There were also differences between our results and those of previous studies. Despite the evidence supporting the inverse association between BMI and risk of breast pre-menopausal cancer [25], we observed a negative trend only with BMI values greater than 27 kg/m2. In addition, some studies described a positive association between BMI and cancers of the liver and stomach [42, 43]. Our results suggest these associations are non-linear and similarly shaped to a large UK study (U- and L-shaped for liver and stomach cancers, respectively) [4]. We noted that the non-linear association for stomach resembled the one for respiratory tract cancers, suggesting residual confounding by smoking status for this cancer as well.

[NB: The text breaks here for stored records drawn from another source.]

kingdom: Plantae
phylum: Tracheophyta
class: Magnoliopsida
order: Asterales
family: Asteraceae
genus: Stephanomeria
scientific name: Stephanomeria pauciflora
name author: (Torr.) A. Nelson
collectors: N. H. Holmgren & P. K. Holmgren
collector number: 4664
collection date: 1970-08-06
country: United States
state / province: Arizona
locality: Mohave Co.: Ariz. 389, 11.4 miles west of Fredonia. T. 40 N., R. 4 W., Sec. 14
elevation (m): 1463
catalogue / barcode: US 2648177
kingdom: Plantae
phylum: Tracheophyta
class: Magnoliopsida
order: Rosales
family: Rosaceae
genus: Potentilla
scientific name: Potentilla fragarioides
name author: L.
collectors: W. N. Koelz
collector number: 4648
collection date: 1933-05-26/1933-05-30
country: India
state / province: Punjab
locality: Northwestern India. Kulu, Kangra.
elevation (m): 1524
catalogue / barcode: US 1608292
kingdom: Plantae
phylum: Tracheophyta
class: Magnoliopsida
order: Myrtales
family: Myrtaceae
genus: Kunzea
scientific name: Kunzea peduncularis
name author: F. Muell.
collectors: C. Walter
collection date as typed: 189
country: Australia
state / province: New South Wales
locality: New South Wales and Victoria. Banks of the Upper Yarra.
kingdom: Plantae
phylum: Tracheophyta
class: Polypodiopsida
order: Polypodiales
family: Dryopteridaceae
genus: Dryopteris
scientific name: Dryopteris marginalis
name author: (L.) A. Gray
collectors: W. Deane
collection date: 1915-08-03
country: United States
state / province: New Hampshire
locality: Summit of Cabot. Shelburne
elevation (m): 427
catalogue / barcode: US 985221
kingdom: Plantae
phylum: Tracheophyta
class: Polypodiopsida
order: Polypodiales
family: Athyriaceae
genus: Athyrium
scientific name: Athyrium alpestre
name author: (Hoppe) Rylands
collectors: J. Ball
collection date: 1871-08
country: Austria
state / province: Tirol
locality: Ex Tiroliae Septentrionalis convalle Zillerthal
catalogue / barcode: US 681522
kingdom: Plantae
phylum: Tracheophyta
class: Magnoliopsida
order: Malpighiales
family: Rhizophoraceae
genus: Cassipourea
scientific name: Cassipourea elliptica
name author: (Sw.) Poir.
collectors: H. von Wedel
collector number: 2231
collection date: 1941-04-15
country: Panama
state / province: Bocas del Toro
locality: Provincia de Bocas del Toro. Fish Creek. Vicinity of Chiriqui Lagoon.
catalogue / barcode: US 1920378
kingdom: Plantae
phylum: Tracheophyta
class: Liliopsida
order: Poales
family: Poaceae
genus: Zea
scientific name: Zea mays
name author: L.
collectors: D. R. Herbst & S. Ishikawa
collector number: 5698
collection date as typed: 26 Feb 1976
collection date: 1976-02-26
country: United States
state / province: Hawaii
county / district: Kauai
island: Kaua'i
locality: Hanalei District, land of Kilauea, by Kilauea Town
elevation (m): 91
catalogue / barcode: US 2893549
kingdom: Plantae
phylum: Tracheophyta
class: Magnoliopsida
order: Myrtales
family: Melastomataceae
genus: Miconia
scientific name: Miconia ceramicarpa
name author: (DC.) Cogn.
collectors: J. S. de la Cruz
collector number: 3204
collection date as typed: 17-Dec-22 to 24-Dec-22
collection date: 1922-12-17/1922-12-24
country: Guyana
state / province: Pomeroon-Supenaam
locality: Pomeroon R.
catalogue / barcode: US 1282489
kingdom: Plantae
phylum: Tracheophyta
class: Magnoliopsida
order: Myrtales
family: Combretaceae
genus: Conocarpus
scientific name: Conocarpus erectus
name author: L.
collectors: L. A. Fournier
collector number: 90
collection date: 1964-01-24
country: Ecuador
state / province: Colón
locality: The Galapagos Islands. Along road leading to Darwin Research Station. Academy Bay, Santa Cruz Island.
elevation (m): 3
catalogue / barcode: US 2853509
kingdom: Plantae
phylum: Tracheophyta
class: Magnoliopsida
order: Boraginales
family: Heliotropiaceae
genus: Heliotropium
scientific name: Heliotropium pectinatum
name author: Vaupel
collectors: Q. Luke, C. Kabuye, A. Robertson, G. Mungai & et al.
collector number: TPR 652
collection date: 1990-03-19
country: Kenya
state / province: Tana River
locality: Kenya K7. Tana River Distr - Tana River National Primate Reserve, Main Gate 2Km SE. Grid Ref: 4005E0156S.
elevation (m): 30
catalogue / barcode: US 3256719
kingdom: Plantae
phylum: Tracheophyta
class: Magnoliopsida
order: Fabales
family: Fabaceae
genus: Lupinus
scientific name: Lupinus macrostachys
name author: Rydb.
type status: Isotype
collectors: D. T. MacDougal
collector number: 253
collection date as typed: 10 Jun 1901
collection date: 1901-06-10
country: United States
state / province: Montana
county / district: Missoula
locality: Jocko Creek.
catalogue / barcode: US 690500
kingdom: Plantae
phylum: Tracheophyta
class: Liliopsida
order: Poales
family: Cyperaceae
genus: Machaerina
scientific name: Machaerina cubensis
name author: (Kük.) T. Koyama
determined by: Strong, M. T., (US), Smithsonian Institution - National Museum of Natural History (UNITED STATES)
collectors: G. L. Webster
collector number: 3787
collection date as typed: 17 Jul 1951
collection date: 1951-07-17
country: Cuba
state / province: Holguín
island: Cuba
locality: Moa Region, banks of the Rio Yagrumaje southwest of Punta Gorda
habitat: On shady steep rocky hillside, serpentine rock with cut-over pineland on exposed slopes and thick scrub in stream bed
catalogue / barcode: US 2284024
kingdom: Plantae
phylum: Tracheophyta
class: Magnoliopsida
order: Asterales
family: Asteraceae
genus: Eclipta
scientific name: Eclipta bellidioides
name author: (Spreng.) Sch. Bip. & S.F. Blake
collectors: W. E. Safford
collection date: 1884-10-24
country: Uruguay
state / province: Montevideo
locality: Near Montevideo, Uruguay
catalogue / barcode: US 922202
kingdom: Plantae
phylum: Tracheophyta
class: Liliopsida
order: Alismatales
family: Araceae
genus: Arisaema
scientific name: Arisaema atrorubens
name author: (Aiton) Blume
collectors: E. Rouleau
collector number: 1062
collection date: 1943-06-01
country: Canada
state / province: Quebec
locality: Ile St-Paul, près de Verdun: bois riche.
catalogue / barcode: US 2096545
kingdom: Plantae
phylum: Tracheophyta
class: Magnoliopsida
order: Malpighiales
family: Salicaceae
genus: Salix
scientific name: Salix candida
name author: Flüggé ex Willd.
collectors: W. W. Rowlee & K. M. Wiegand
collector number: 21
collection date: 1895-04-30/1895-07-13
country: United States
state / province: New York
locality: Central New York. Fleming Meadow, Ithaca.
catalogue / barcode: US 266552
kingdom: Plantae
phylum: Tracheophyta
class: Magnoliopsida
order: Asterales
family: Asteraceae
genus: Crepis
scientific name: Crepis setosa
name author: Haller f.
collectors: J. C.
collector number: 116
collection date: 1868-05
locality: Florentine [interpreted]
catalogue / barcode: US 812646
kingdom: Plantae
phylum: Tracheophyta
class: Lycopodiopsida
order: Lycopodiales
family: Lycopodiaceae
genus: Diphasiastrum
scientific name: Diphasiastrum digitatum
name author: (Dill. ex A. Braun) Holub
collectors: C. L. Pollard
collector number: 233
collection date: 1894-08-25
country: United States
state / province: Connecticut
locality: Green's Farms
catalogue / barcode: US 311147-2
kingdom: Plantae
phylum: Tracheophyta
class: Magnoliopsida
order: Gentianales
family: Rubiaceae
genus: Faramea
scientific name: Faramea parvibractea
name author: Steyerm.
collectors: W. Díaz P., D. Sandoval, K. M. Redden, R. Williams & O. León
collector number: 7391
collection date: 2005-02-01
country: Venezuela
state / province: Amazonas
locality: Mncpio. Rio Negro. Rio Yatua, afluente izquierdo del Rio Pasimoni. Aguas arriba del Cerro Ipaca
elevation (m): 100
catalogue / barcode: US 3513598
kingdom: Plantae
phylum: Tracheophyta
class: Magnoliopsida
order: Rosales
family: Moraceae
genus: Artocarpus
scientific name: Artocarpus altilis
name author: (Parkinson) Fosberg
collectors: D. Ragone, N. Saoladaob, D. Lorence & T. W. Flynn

In a post hoc analysis, modeling height and weight in mutually adjusted models, we found that the nine and five cancer types that were positively and negatively, respectively, associated with BMI (in linear models) were also all associated with weight in the same directions. On the other hand, height was positively associated with 14 cancer types (and only negatively associated with corpus uteri cancer) (Additional file 1: Table S9). This suggests that the associations observed for BMI (our main analysis) were driven by excess body weight rather than height. Height is a complex exposure and likely reflects the fact that more stem cells are at risk of acquiring driver mutations during cell division over time. A second possible explanation is that a common factor (such as insulin-like growth factor (IGF) 1) directly affects cancer risk as well as increasing height [44].

Finally, our results indicate that BMI and WC have a comparable relationship with cancer risk. The effect estimates of BMI and WC were similar although we observed moderate differences for cancers of the bladder, larynx, and trachea, bronchus, and lung. Contrarily to BMI, WC was not negatively associated with the risk of cancers of the larynx and trachea, bronchus, and lung. We hypothesized that this could be explained by smoking since smokers tend to have a higher WC, more visceral adipose tissue, and leaner body mass [5].

Conclusion

In this large Southern European study, we found that a higher BMI was associated with higher risk of twelve cancer types. We provide novel evidence that higher BMI increases the risk of four hematological and head and neck (only among never smokers) cancers, and we confirmed associations reported in previous studies. Moreover, this study showed that BMI and WC result in comparable estimates of cancer risk associated with adiposity at a population level.

While the observational nature of this study prevents us from making policy and clinical recommendations, our findings reinforce the need for public health strategies focusing on the reduction of obesity for cancer prevention and indicate that assessing obesity-related cancer risk in primary care using BMI may be sufficient.